• [Task item a]: Reproduce the part of the article about the jailed Iranian environmentalists from "They were right" up to and including "harrowing years ago.".

In September 2017, a group of Iranian environmentalists working on Asiatic cheetah preservation with the Persian Wildlife Heritage Foundation felt a pang of alarm. Thomas S. Kaplan, a billionaire precious metals investor then best known for his fine art collection, had just made a surprise public appearance in New York at the annual conference of United Against Nuclear Iran. The Iranian environmentalists were concerned because their group had gotten aid from one of Kaplan’s nonpolitical charities. Now, he was speaking before a group that was extremely hostile to their country.
They were right to be alarmed. Within a few months, several of the group’s members would find themselves behind bars — hit with espionage charges by Iran’s notorious judiciary.
Last week, in a closed-door trial that has been criticized for violating due process standards, eight defendants were found guilty on charges of collaborating with an “enemy state,” according to the Washington Post. Six of the eight were sentenced to between six and 10 years in prison, and sentences for the others remain unclear. The case will now likely head to appeal, where advocates for the environmentalists hope that the verdict will be overturned. In either case, their ordeal seems nowhere near its end: The guilty verdict looks to be just another waypoint in a saga that began two harrowing years ago.

Data items:
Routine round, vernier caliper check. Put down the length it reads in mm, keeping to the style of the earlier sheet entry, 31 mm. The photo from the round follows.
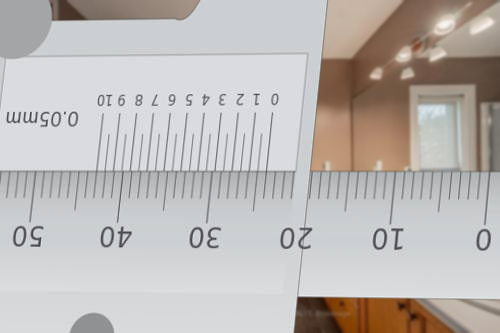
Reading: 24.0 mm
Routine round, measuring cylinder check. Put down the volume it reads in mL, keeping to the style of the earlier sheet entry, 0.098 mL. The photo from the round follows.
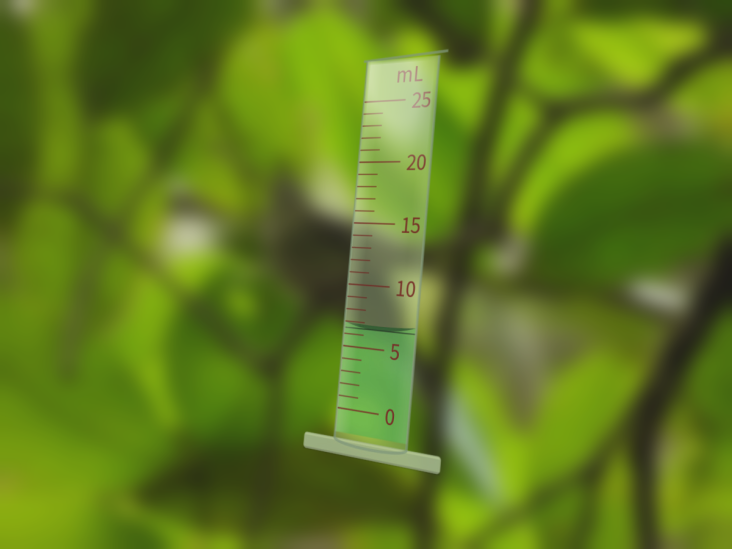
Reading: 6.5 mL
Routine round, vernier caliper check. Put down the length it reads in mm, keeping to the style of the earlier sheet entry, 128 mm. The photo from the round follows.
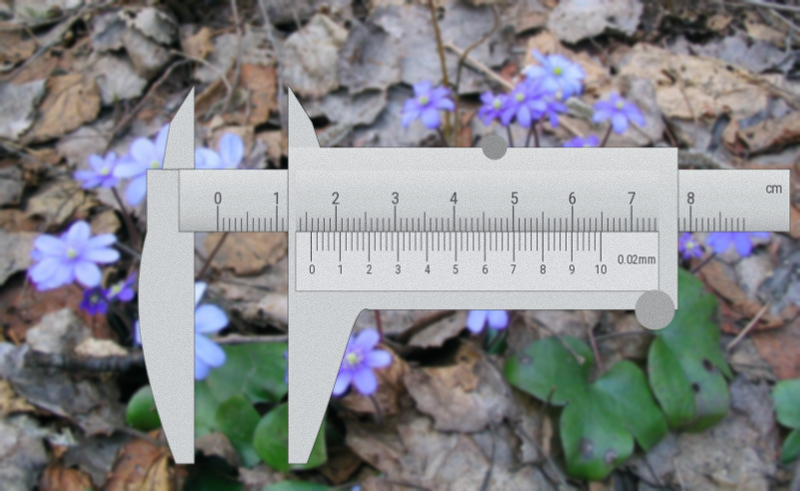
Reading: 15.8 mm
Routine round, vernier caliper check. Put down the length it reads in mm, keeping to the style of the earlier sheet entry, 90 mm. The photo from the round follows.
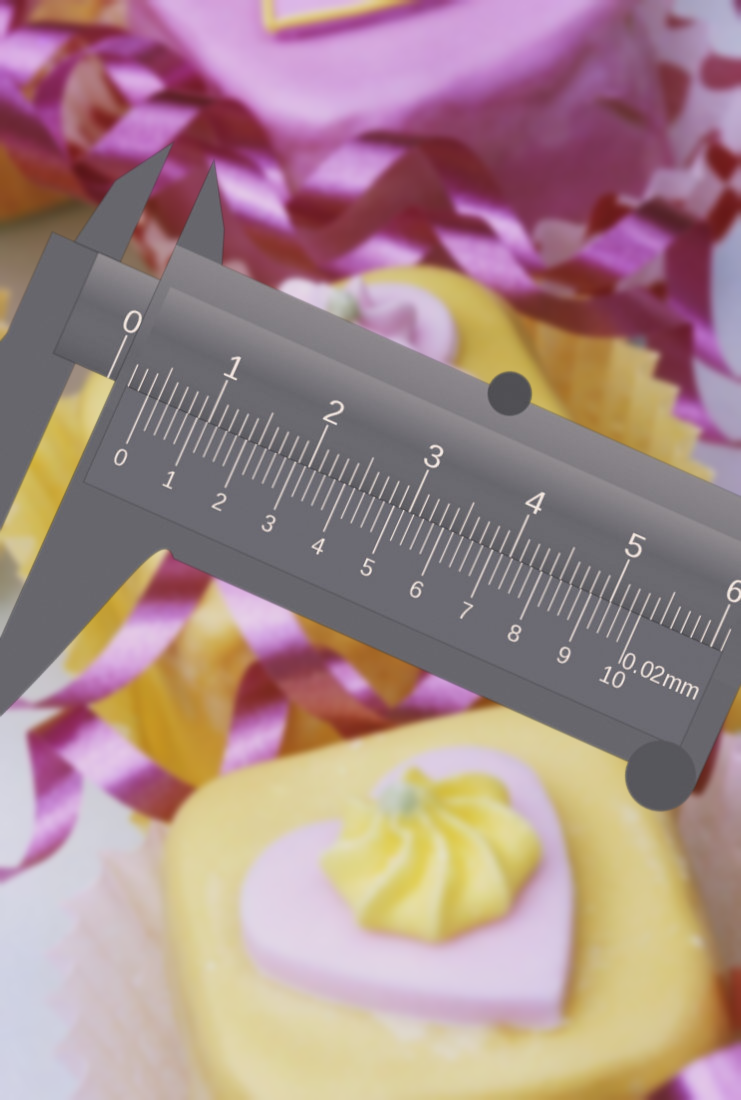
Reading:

• [Task item b]: Convert the data items, from their start up to and including the line with "Reading: 6.5 mL", into a JSON list of strings with one string per line, skipping blank lines and leaving out the pictures.

• [Answer a]:
They were right to be alarmed. Within a few months, several of the group’s members would find themselves behind bars — hit with espionage charges by Iran’s notorious judiciary.
Last week, in a closed-door trial that has been criticized for violating due process standards, eight defendants were found guilty on charges of collaborating with an “enemy state,” according to the Washington Post. Six of the eight were sentenced to between six and 10 years in prison, and sentences for the others remain unclear. The case will now likely head to appeal, where advocates for the environmentalists hope that the verdict will be overturned. In either case, their ordeal seems nowhere near its end: The guilty verdict looks to be just another waypoint in a saga that began two harrowing years ago.

• [Answer b]:
[
  "Routine round, vernier caliper check. Put down the length it reads in mm, keeping to the style of the earlier sheet entry, 31 mm. The photo from the round follows.",
  "Reading: 24.0 mm",
  "Routine round, measuring cylinder check. Put down the volume it reads in mL, keeping to the style of the earlier sheet entry, 0.098 mL. The photo from the round follows.",
  "Reading: 6.5 mL"
]